Action on Salt last surveyed vegetarian alternatives in 2008 and while the average salt content per 100g has decreased for both meat-free sausages and meat-free burgers, the average salt content per portion of meat-free burgers has increased from 0.80g to 0.89g.
Action on Salt’s survey of real beef burgers from retailers including Tesco, Sainsbury’s and Asda revealed that their average salt content per serving - 0.75g - was lower than that of meat free burgers at 0.89g per serving.
Meat versus veggie alternatives
32 of the 154 (20 per cent) products included in the survey had no front of pack colour-coded labelling including Linda McCartney’s entire product range. Only three of all products surveyed were low in salt with 0.3g per 100g or less.
Around a fifth (18 per cent) of products also have no portion size, making it hard for consumers to judge how much of a product they should eat and gauge their daily salt intake.
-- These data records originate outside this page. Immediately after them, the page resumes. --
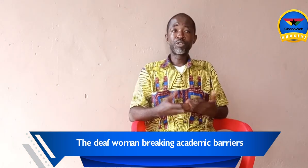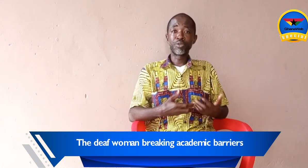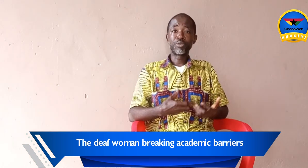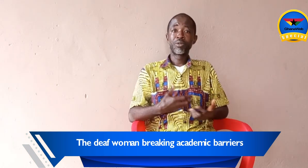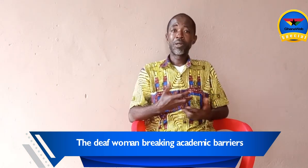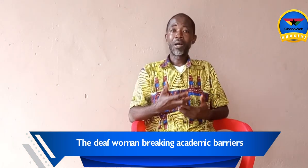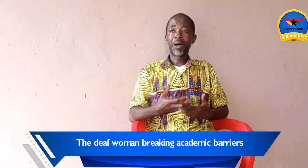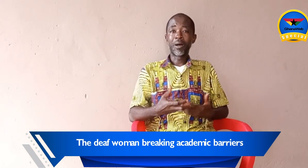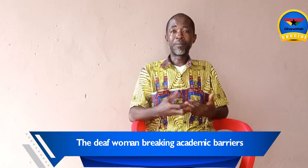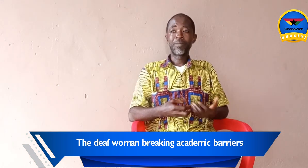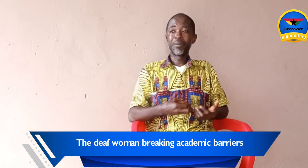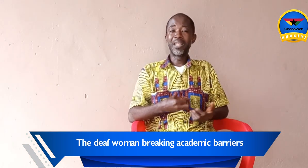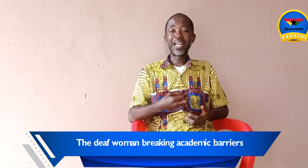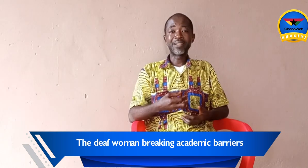learning something.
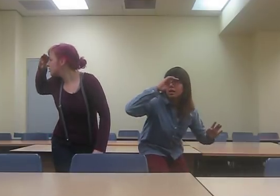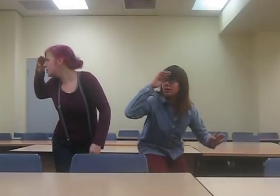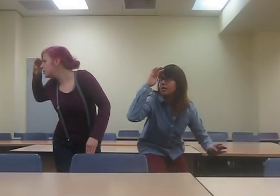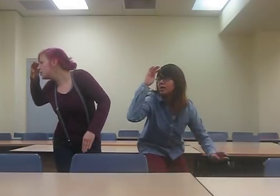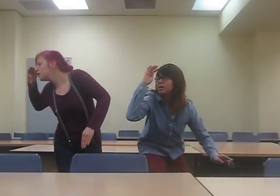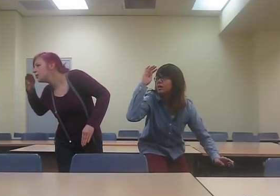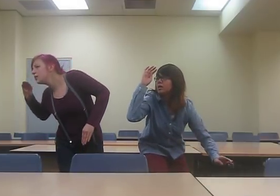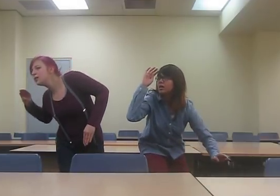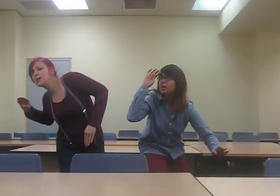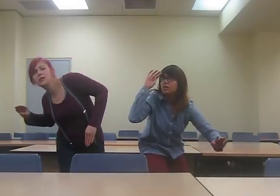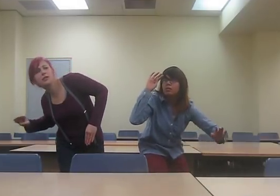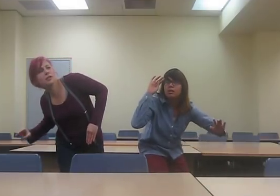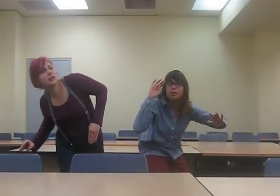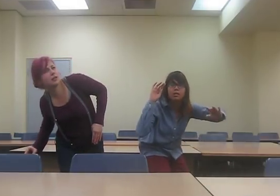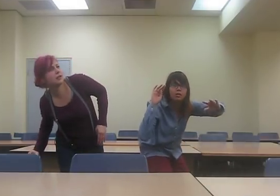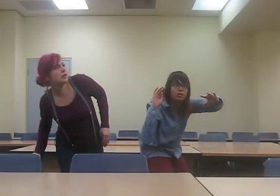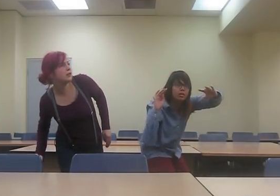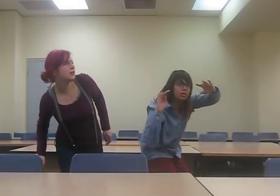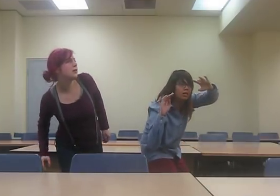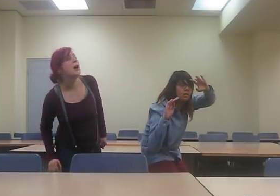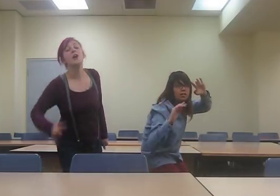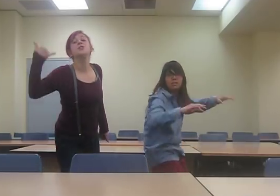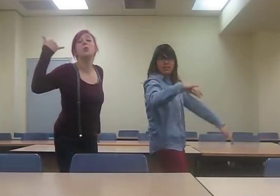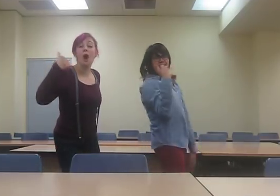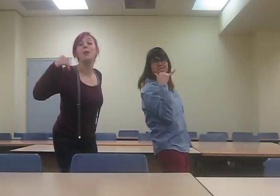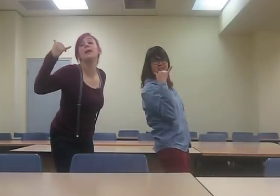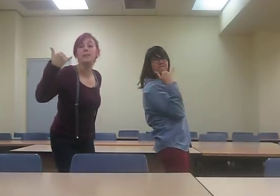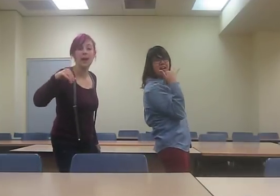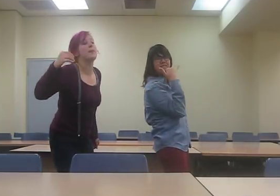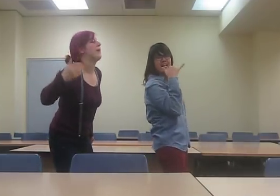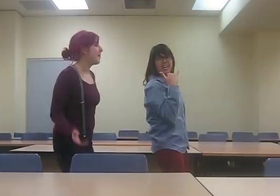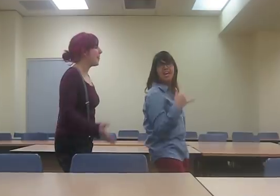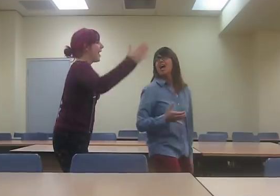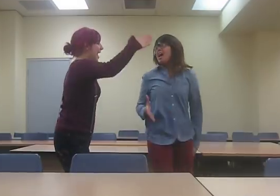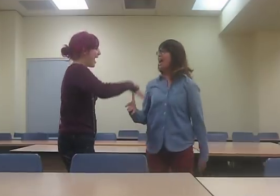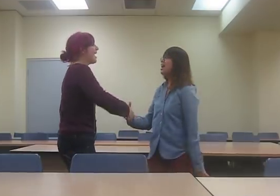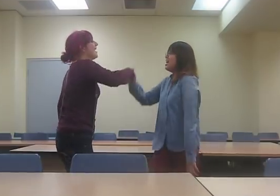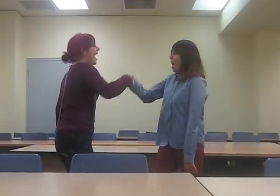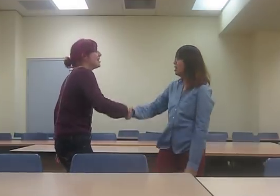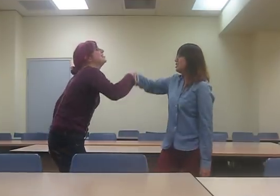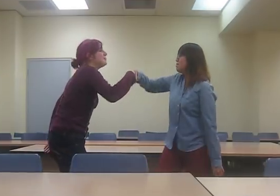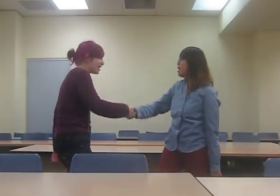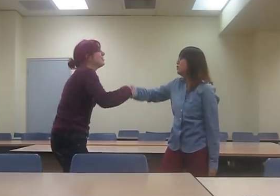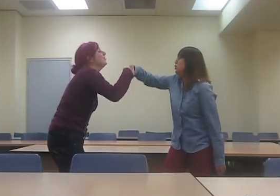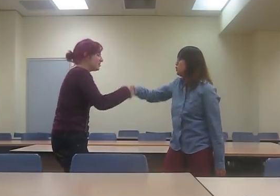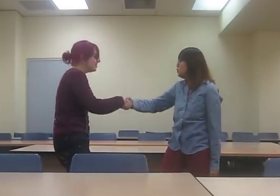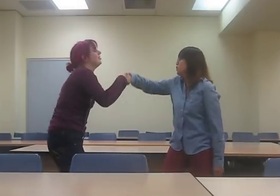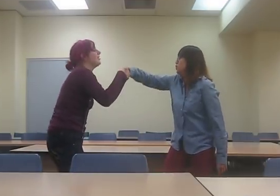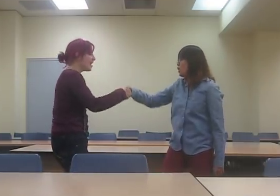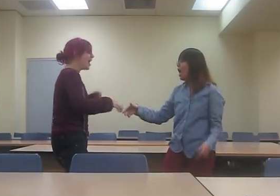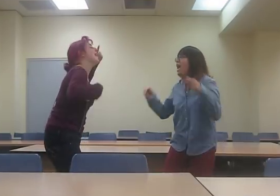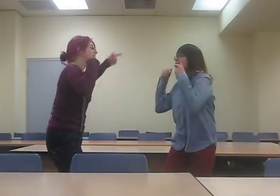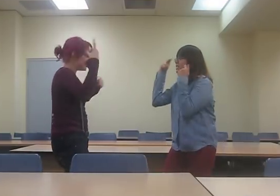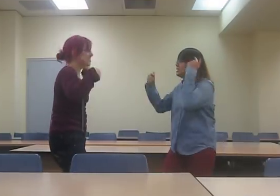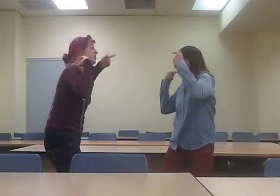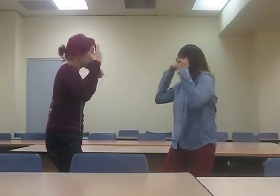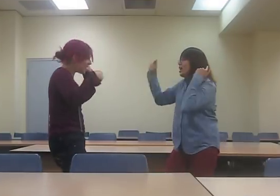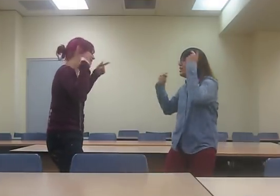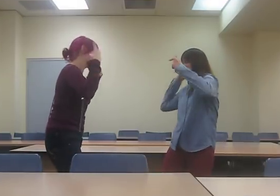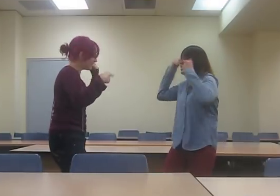But here's my number So call me, baby Hey, I just met you And this is crazy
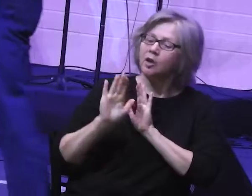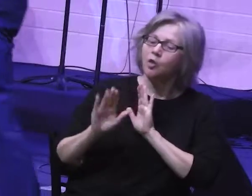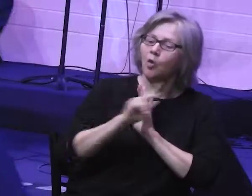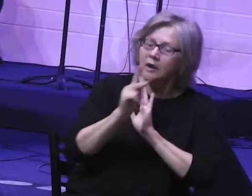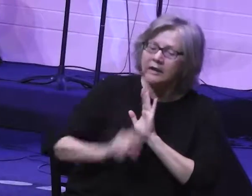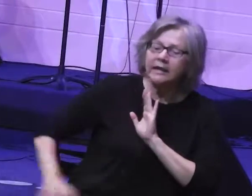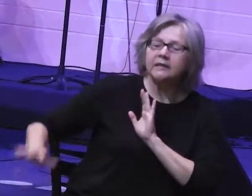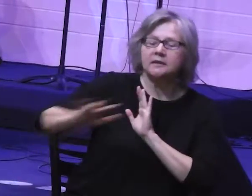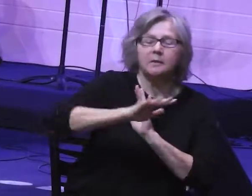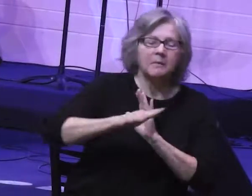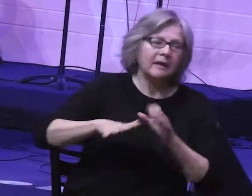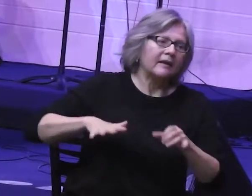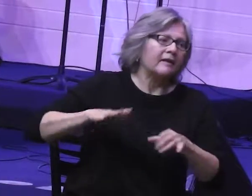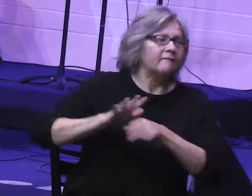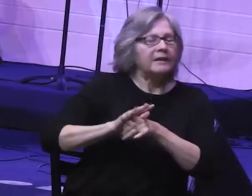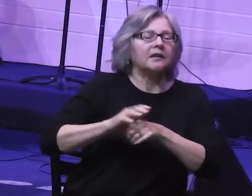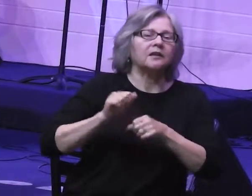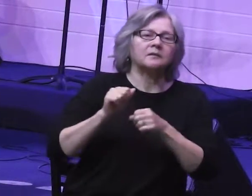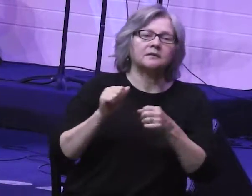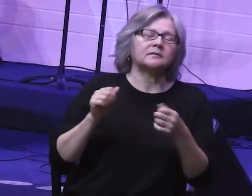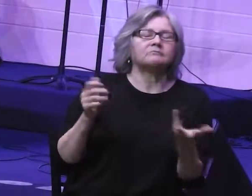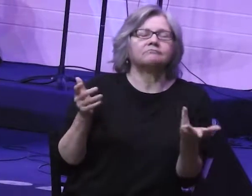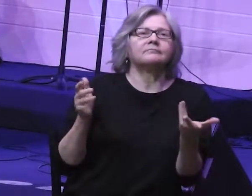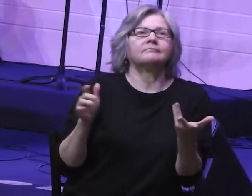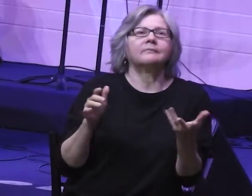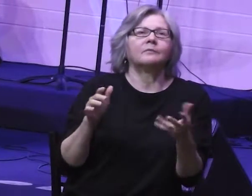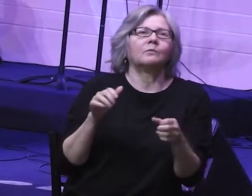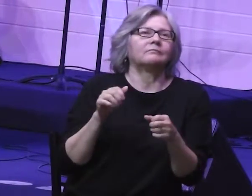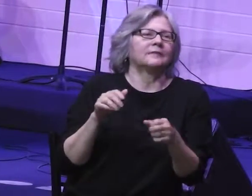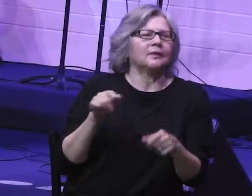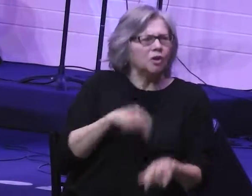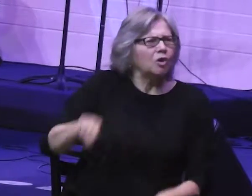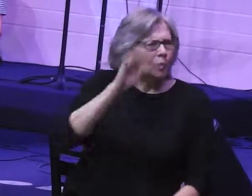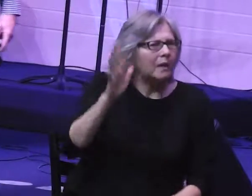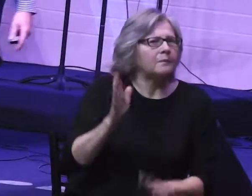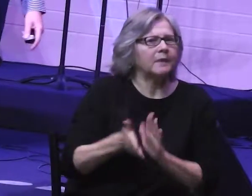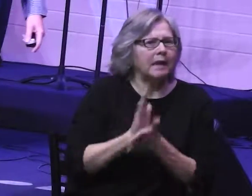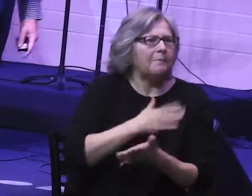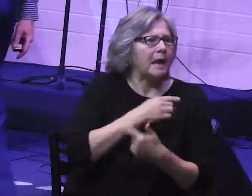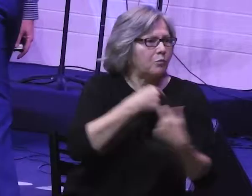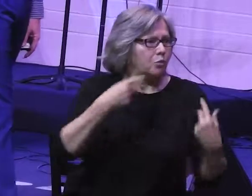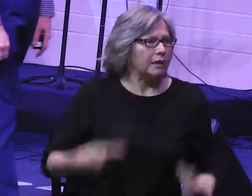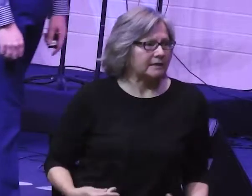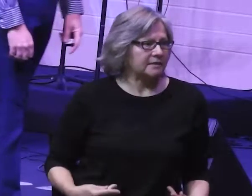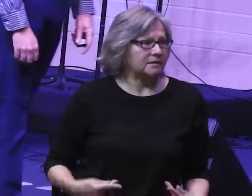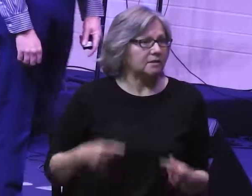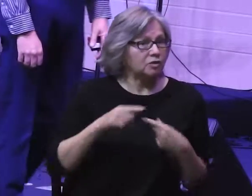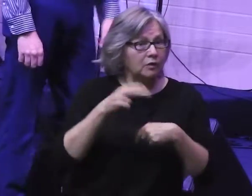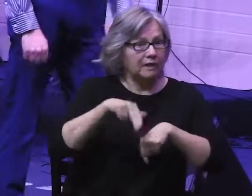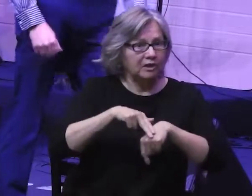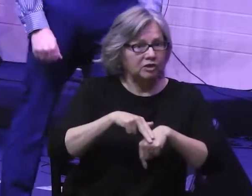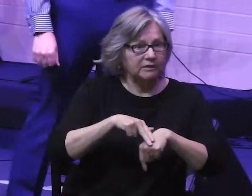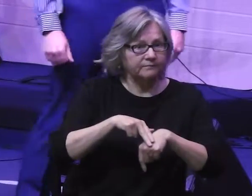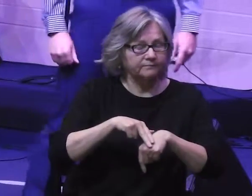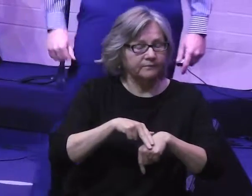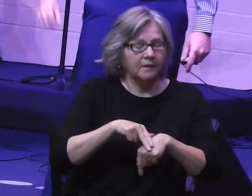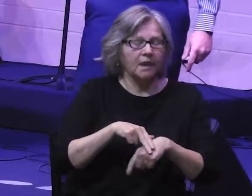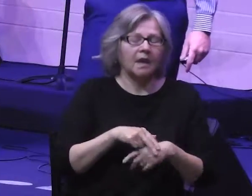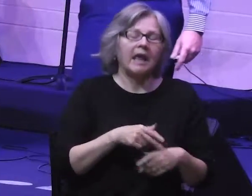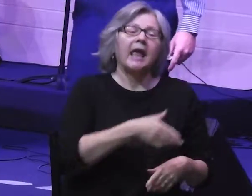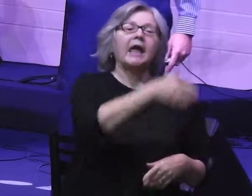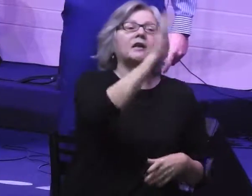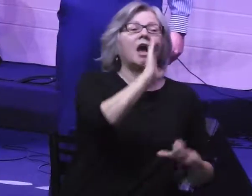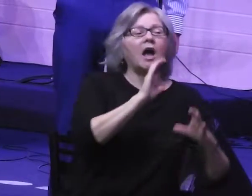you're a whole kingdom filled of my priests to the nation. And while they're here at Sinai, God also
Mhairi Brown, Nutritionist at Queen Mary’s Action on Salt, said: “Research has highlighted that we must reduce the amount of meat we eat to reduce the negative impact of climate change. The food industry have ensured greater availability of meat-free alternatives, but now they must do more to ensure that meat free alternatives contain far less salt - at the very least lower than their meat equivalents. This survey drives home the urgent need for Public Health England to reinvigorate the UK’s salt reduction strategy.”